> Text under study
━━━━━━
2018 was the year when the company boasted the highest topline and bottom-line growth of 42 percent and 56 percent respectively. Topline growth was the result of an increase in production days, stable demand, and higher prices dung the year. GP margin for 2018 clocked in at 32.34 percent versus 30.10 percent in 2019. On the operating front, while distribution and admin expenses grew in line with the higher sales volume, other income couldn’t hold its ground and dropped year-on-year by 65 percent mainly due to a decline in income on sales under government subsidy and also because of lower gain on the sale of property, plant, and equipment. The OP margin showed a marginal downtick during the year to clock in at 24.13 percent in 2018 vis-à-vis 25.05 percent in 2017. As a result of a significant improvement in its working capital, finance costs dipped by 22 percent year-on-year in 2018. Moreover, the budget announcement to reduce the corporate tax rate from 30 percent to 25 percent buttressed the bottom line with NP margin standing at 15.95 percent in 2018 versus 14.46 percent in 2017.
━━━━━━
> Dataset entries
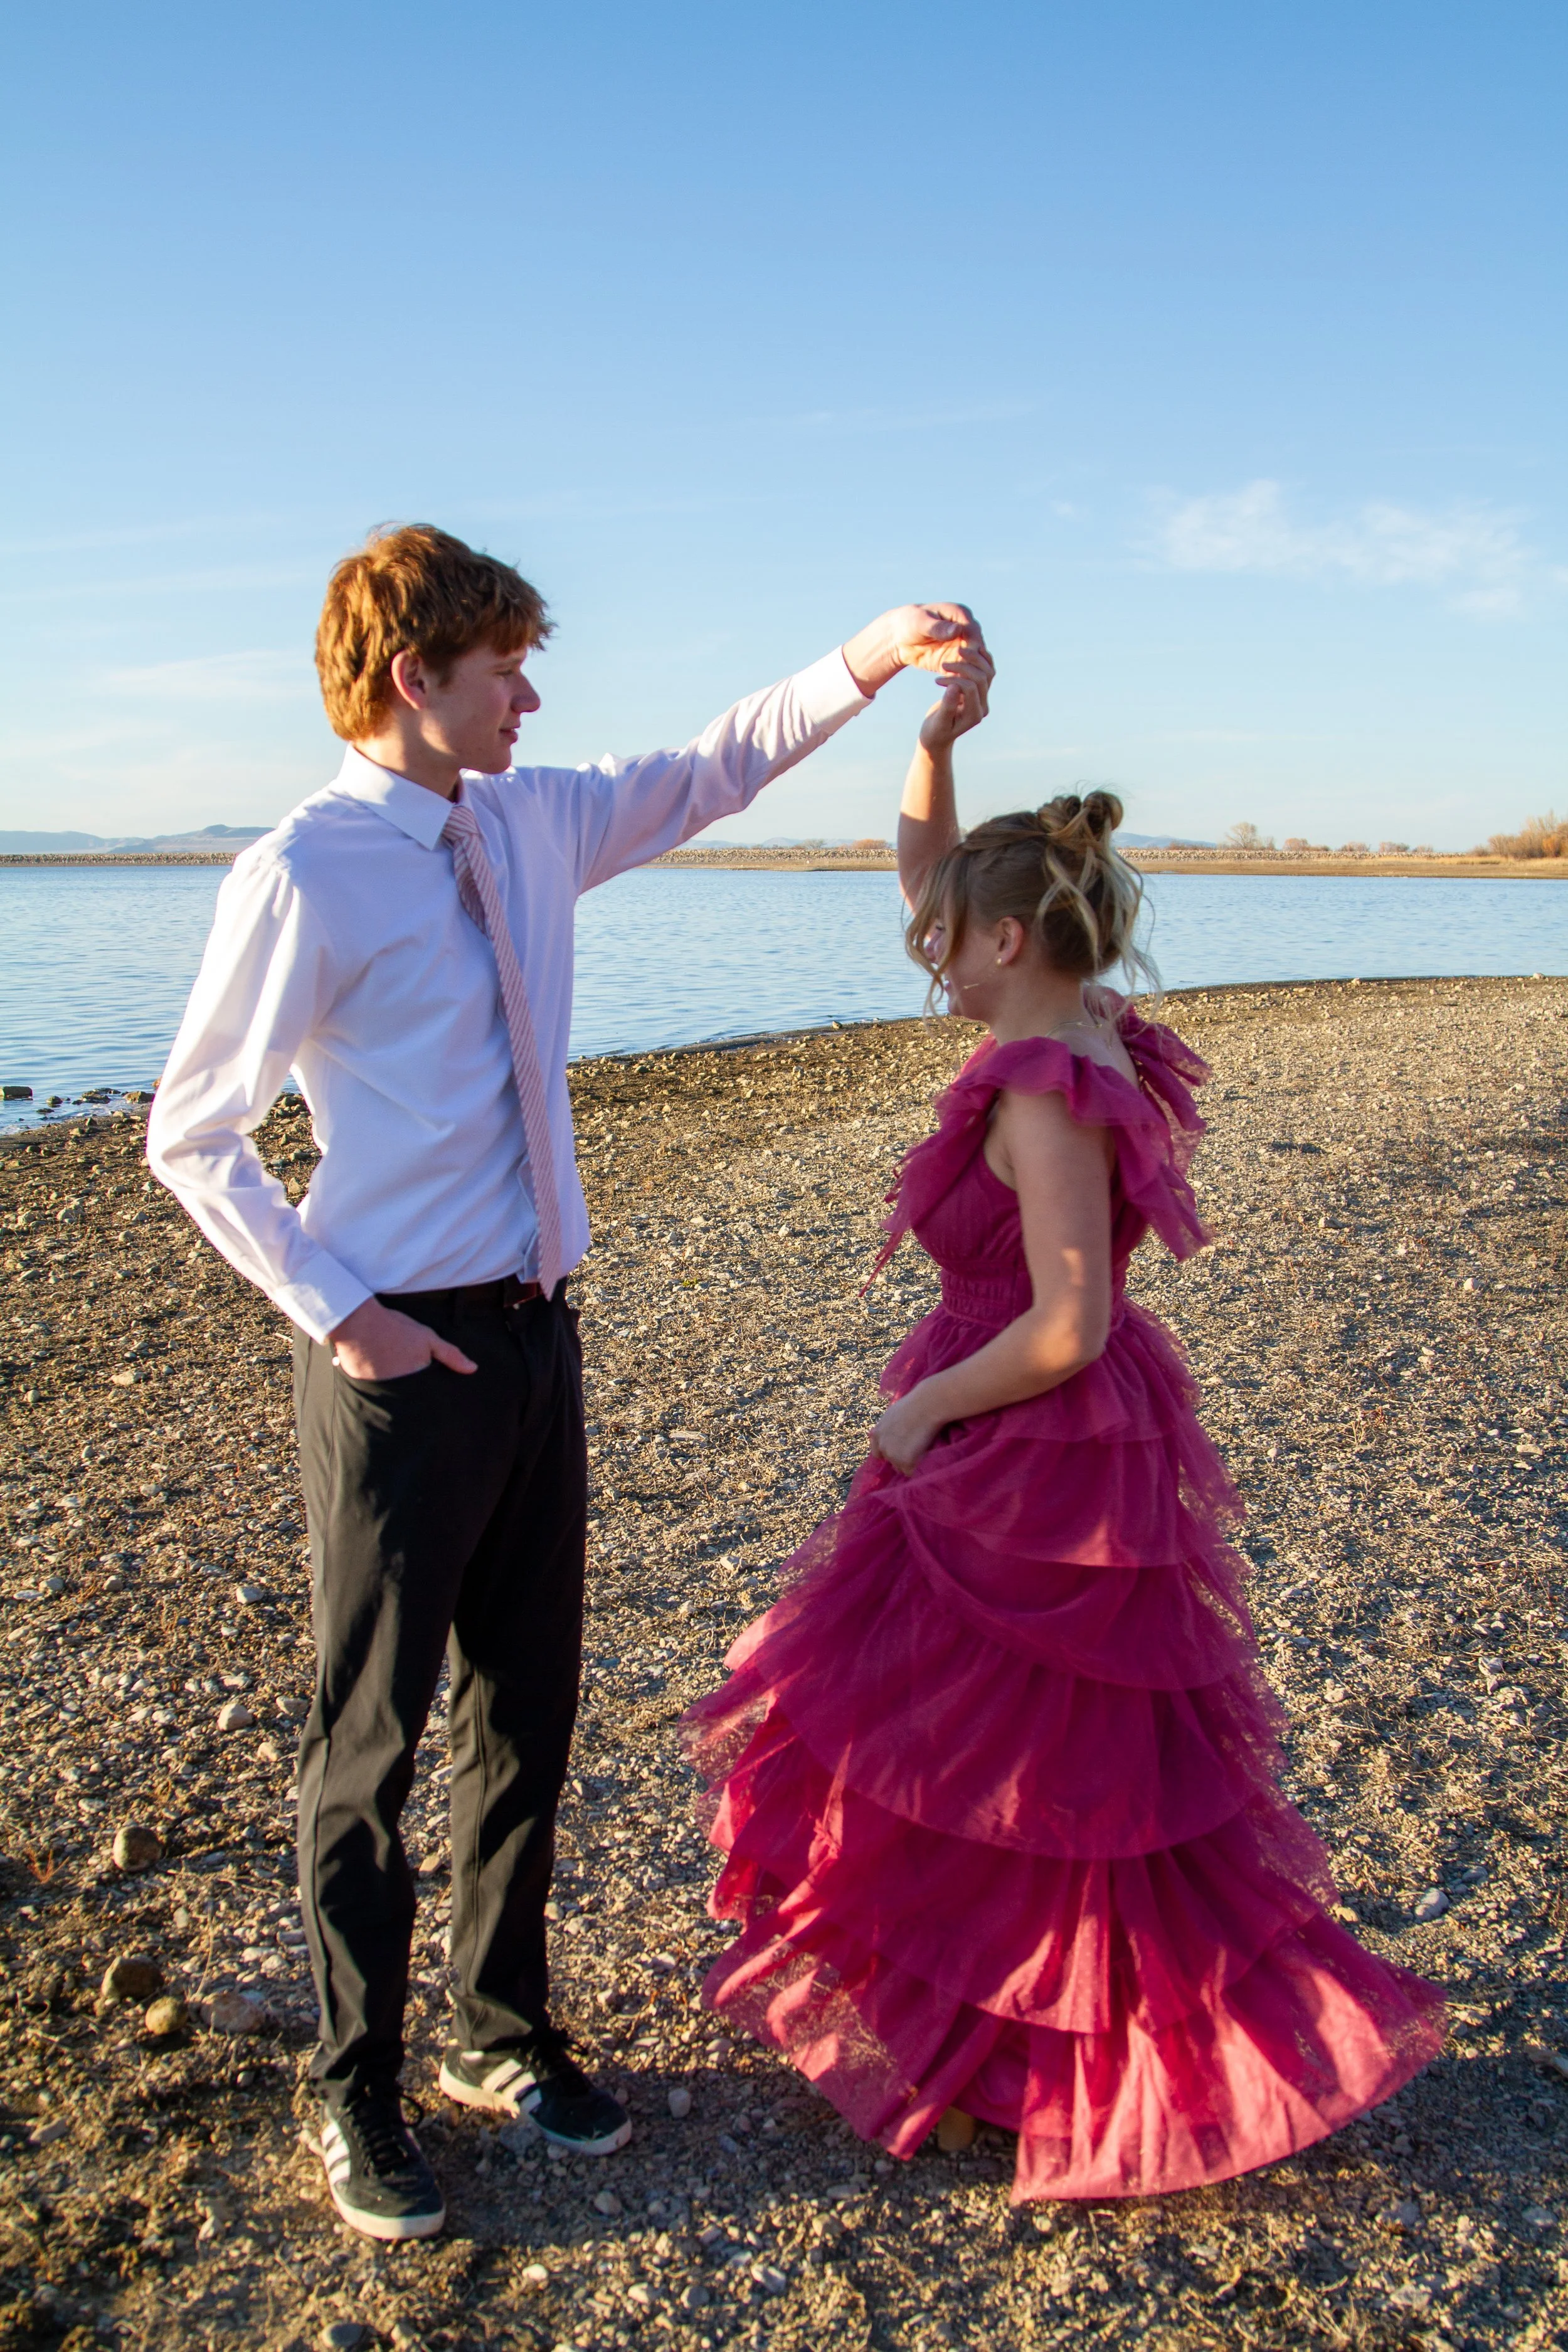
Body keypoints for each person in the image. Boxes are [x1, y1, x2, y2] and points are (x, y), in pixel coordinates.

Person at [147, 523, 993, 2242]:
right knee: (368, 1738)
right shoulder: (304, 871)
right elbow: (195, 1133)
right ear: (412, 679)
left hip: (539, 1329)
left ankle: (497, 2029)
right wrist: (346, 1316)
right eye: (504, 668)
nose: (532, 695)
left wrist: (865, 654)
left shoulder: (528, 818)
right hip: (398, 1353)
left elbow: (709, 767)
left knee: (525, 1705)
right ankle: (352, 2083)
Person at [679, 675, 1445, 2200]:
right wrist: (930, 749)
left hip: (1021, 1421)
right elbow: (935, 882)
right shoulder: (1083, 1012)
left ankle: (1025, 2062)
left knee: (1000, 1755)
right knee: (1004, 1746)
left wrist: (914, 1413)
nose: (926, 961)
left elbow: (1067, 1325)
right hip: (1049, 1424)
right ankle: (986, 2033)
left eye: (948, 943)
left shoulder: (1044, 1092)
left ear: (1008, 942)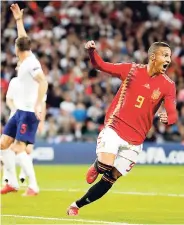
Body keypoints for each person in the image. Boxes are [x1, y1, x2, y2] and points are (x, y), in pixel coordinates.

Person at [67, 40, 177, 215]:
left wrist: (169, 118)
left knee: (111, 178)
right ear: (152, 57)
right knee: (105, 165)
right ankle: (97, 167)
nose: (168, 60)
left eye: (169, 56)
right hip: (115, 127)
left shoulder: (168, 85)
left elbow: (173, 112)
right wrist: (91, 52)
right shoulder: (131, 70)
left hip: (136, 140)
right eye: (165, 55)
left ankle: (77, 205)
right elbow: (100, 65)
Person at [0, 3, 48, 196]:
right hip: (19, 111)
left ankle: (34, 186)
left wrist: (38, 105)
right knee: (3, 144)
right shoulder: (27, 57)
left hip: (28, 112)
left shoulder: (31, 64)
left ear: (16, 49)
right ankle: (11, 181)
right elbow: (23, 39)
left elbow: (43, 82)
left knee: (20, 148)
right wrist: (19, 20)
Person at [1, 62, 46, 187]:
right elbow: (9, 99)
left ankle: (26, 179)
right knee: (5, 146)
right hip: (15, 117)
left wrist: (41, 120)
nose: (17, 67)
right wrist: (15, 109)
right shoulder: (14, 82)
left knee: (25, 149)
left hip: (29, 117)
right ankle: (8, 179)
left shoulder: (36, 84)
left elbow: (42, 103)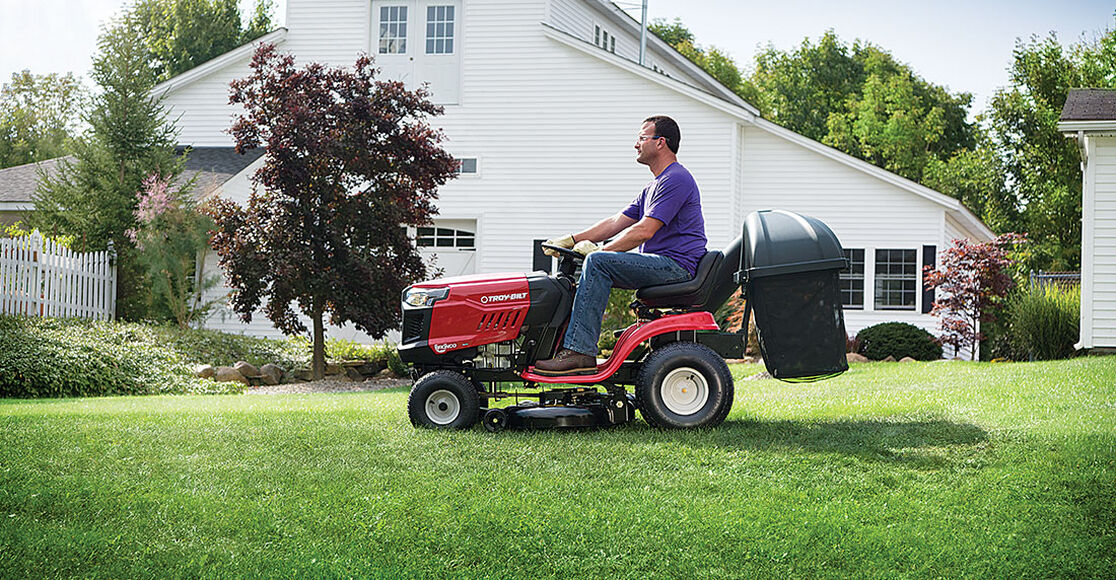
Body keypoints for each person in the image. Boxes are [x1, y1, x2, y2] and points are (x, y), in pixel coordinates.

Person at [534, 115, 707, 375]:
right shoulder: (654, 186)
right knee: (595, 261)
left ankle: (579, 351)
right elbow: (616, 221)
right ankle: (566, 347)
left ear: (660, 143)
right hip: (661, 263)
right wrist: (574, 239)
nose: (636, 144)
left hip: (676, 266)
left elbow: (644, 231)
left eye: (641, 138)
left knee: (598, 263)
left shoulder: (676, 179)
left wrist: (600, 252)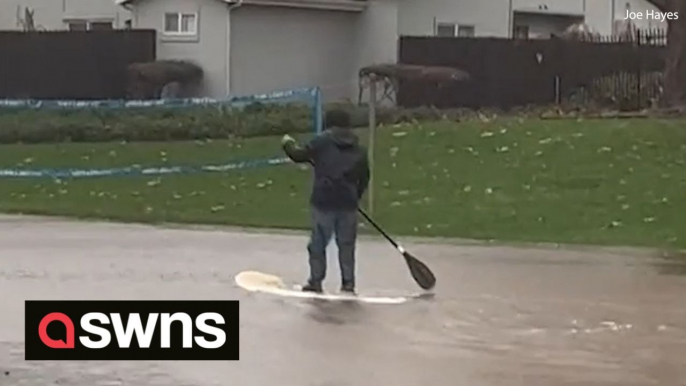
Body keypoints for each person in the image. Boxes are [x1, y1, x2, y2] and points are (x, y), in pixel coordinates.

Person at [281, 110, 370, 294]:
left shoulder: (321, 142)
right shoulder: (359, 149)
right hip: (348, 203)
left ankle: (316, 281)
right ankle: (348, 283)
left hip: (323, 201)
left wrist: (288, 143)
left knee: (318, 244)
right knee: (346, 245)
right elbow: (365, 177)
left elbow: (299, 155)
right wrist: (356, 196)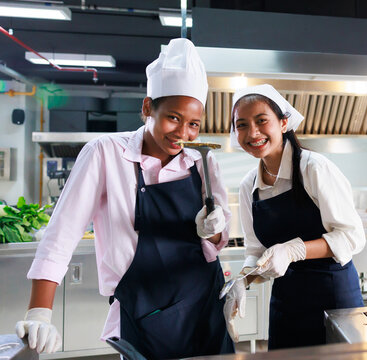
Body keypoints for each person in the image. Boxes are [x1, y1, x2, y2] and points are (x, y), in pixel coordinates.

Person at [15, 38, 235, 358]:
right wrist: (39, 312)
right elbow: (61, 235)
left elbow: (215, 243)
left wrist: (212, 228)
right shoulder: (105, 154)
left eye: (193, 125)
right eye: (173, 117)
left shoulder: (203, 162)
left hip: (205, 311)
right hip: (144, 317)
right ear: (147, 107)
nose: (183, 133)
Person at [225, 84, 365, 350]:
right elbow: (256, 250)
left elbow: (352, 237)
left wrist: (294, 250)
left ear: (283, 122)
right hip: (286, 303)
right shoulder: (248, 185)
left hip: (334, 300)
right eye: (241, 125)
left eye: (261, 121)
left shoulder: (314, 168)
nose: (252, 132)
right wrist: (243, 280)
━━━━━━
> Problem to work on
Answer these questions using the passage on the company's 2018 financial results:
1. By what percentage did other income fall year-on-year?
2. By how much did finance costs decline year-on-year in 2018?
3. What change in the corporate tax rate did the budget announcement set out?
The records have no connection to the text.

> Your solution
1. 65 percent.
2. 22 percent.
3. A reduction from 30 percent to 25 percent.